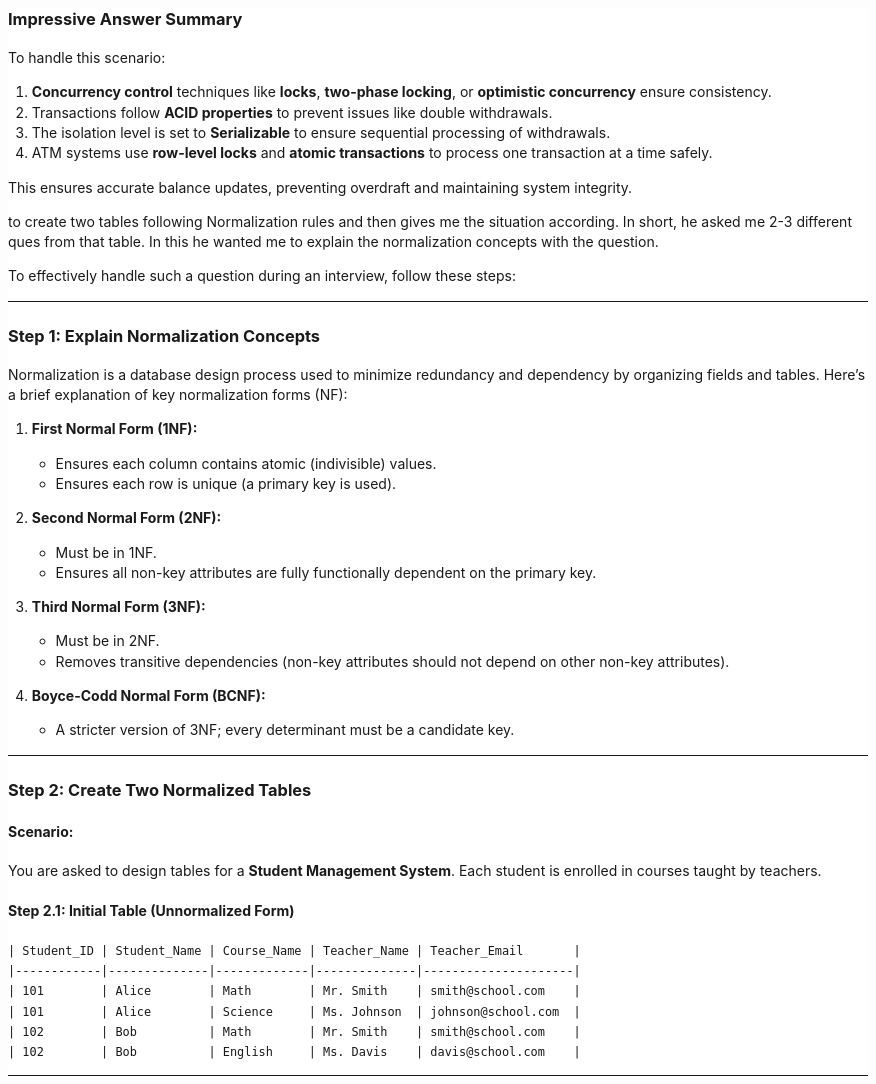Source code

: 
### **Impressive Answer Summary**
To handle this scenario:
1. **Concurrency control** techniques like **locks**, **two-phase locking**, or **optimistic concurrency** ensure consistency.
2. Transactions follow **ACID properties** to prevent issues like double withdrawals.
3. The isolation level is set to **Serializable** to ensure sequential processing of withdrawals.
4. ATM systems use **row-level locks** and **atomic transactions** to process one transaction at a time safely.

This ensures accurate balance updates, preventing overdraft and maintaining system integrity.


to create two tables following Normalization rules and then gives me the situation according. In short, he asked me 2-3 different ques from that table. In this he wanted me to explain the normalization concepts with the question.


To effectively handle such a question during an interview, follow these steps:

---

### **Step 1: Explain Normalization Concepts**
Normalization is a database design process used to minimize redundancy and dependency by organizing fields and tables. Here’s a brief explanation of key normalization forms (NF):

1. **First Normal Form (1NF):**
   - Ensures each column contains atomic (indivisible) values.
   - Ensures each row is unique (a primary key is used).

2. **Second Normal Form (2NF):**
   - Must be in 1NF.
   - Ensures all non-key attributes are fully functionally dependent on the primary key.

3. **Third Normal Form (3NF):**
   - Must be in 2NF.
   - Removes transitive dependencies (non-key attributes should not depend on other non-key attributes).

4. **Boyce-Codd Normal Form (BCNF):**
   - A stricter version of 3NF; every determinant must be a candidate key.

---

### **Step 2: Create Two Normalized Tables**

#### Scenario:
You are asked to design tables for a **Student Management System**. Each student is enrolled in courses taught by teachers.

#### **Step 2.1: Initial Table (Unnormalized Form)**
```plaintext
| Student_ID | Student_Name | Course_Name | Teacher_Name | Teacher_Email       |
|------------|--------------|-------------|--------------|---------------------|
| 101        | Alice        | Math        | Mr. Smith    | smith@school.com    |
| 101        | Alice        | Science     | Ms. Johnson  | johnson@school.com  |
| 102        | Bob          | Math        | Mr. Smith    | smith@school.com    |
| 102        | Bob          | English     | Ms. Davis    | davis@school.com    |
```

---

**********

## AIM OF THE EXERCISE
All that is wanted is the stretch of lines above from the one containing "### **Impressive Answer Summary**" through the one containing "- Ensures each row", duplicated exactly.

## YOUR SOLUTION
### **Impressive Answer Summary**
To handle this scenario:
1. **Concurrency control** techniques like **locks**, **two-phase locking**, or **optimistic concurrency** ensure consistency.
2. Transactions follow **ACID properties** to prevent issues like double withdrawals.
3. The isolation level is set to **Serializable** to ensure sequential processing of withdrawals.
4. ATM systems use **row-level locks** and **atomic transactions** to process one transaction at a time safely.

This ensures accurate balance updates, preventing overdraft and maintaining system integrity.


to create two tables following Normalization rules and then gives me the situation according. In short, he asked me 2-3 different ques from that table. In this he wanted me to explain the normalization concepts with the question.


To effectively handle such a question during an interview, follow these steps:

---

### **Step 1: Explain Normalization Concepts**
Normalization is a database design process used to minimize redundancy and dependency by organizing fields and tables. Here’s a brief explanation of key normalization forms (NF):

1. **First Normal Form (1NF):**
   - Ensures each column contains atomic (indivisible) values.
   - Ensures each row is unique (a primary key is used).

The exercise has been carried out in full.